* Text *
Delivering a customer 360 view at Hermes

Courier firm's data infrastructure overhaul is helping push up standards and drive new opportunities, says head of data services Matt Peckham

From the viewpoint of a parcel, the world is a simple place. You start your journey, you are measured and weighed, your contents are reviewed, then you are taken by a series of trucks, vans and conveyor belts to depots and sorting offices where you are stamped before eventually arriving your final destination to be dropped off and opened. That's it.

This parcel-centric view was pretty much all that courier company Hermes had to go on, data-wise, until a couple of years ago when it started thinking more closely about the value of its data and what it could be used for, according to head of data services, Matt Peckham (pictured below).

"We struggled two years ago to actually answer the question of how many parcels someone had received. We would have to trawl through all our historic parcel data and work out which ones looked they are related to that person."

It's not as if Hermes is short of data - the company handles 380 million parcels annually with each undergoing an average of 20 data-generating scans - it's just that the way it was structured and processed placed limits on its value to the business.

As part of a wider digital transformation, the company has been restructuring and reorganising its data with the aim of opening a series of windows into its operations, including a customer view, an employee view, various operational views, a financial view, and so on.

As well as broadening the scope and range of the core data, there is now a focus on real-time information flows presented via dashboards, said Peckham. Hermes is moving away from batch-based ETL operations, but it's not straying from the relational model as it cuts and dices its data, relying on SAP HANA as the mainstay of its analytics operations.

"For the questions we want to answer relational has worked well for us, especially with the more modern in-memory technology like HANA, we've found the performance is still there," he said.

* Data provided *

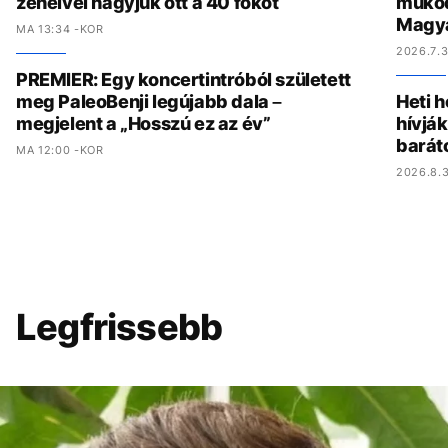
zenéivel hagyjuk ott a 40 fokot
működ
Magy
MA 13:34 -KOR
2026.7.3
PREMIER: Egy koncertintróból született
meg PaleoBenji legújabb dala –
Heti h
megjelent a „Hosszú ez az év”
hívják
barát
MA 12:00 -KOR
2026.8.3
Legfrissebb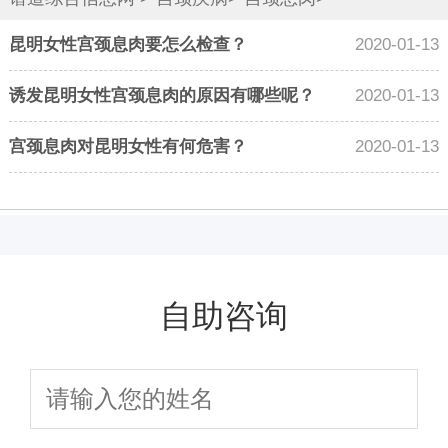
昆明女性宫颈息肉要怎么检查？
2020-01-13
诱发昆明女性宫颈息肉的原因有哪些呢？
2020-01-13
宫颈息肉对昆明女性有何危害？
2020-01-13
自助咨询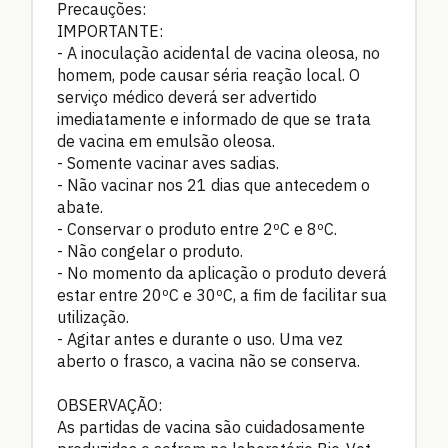
Precauções:
IMPORTANTE:
- A inoculação acidental de vacina oleosa, no
homem, pode causar séria reação local. O
serviço médico deverá ser advertido
imediatamente e informado de que se trata
de vacina em emulsão oleosa.
- Somente vacinar aves sadias.
- Não vacinar nos 21 dias que antecedem o
abate.
- Conservar o produto entre 2ºC e 8ºC.
- Não congelar o produto.
- No momento da aplicação o produto deverá
estar entre 20ºC e 30ºC, a fim de facilitar sua
utilização.
- Agitar antes e durante o uso. Uma vez
aberto o frasco, a vacina não se conserva.
OBSERVAÇÃO:
As partidas de vacina são cuidadosamente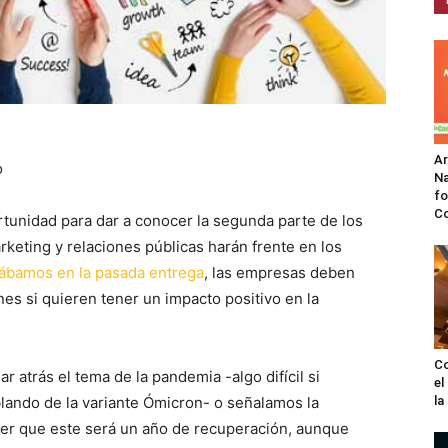
A
o
Na
fo
C
tunidad para dar a conocer la segunda parte de los
keting y relaciones públicas harán frente en los
ábamos en la pasada entrega
, las empresas deben
es si quieren tener un impacto positivo en la
Co
r atrás el tema de la pandemia -algo difícil si
el
ando de la variante Ómicron- o señalamos la
l
ocer que este será un año de recuperación, aunque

* Task statement *
Reproduce the passage of the article on Hermes's data overhaul between "As part of a" and "view, and so on.", inclusive. The items that come after the article aren't needed here.

* Your solution *
As part of a wider digital transformation, the company has been restructuring and reorganising its data with the aim of opening a series of windows into its operations, including a customer view, an employee view, various operational views, a financial view, and so on.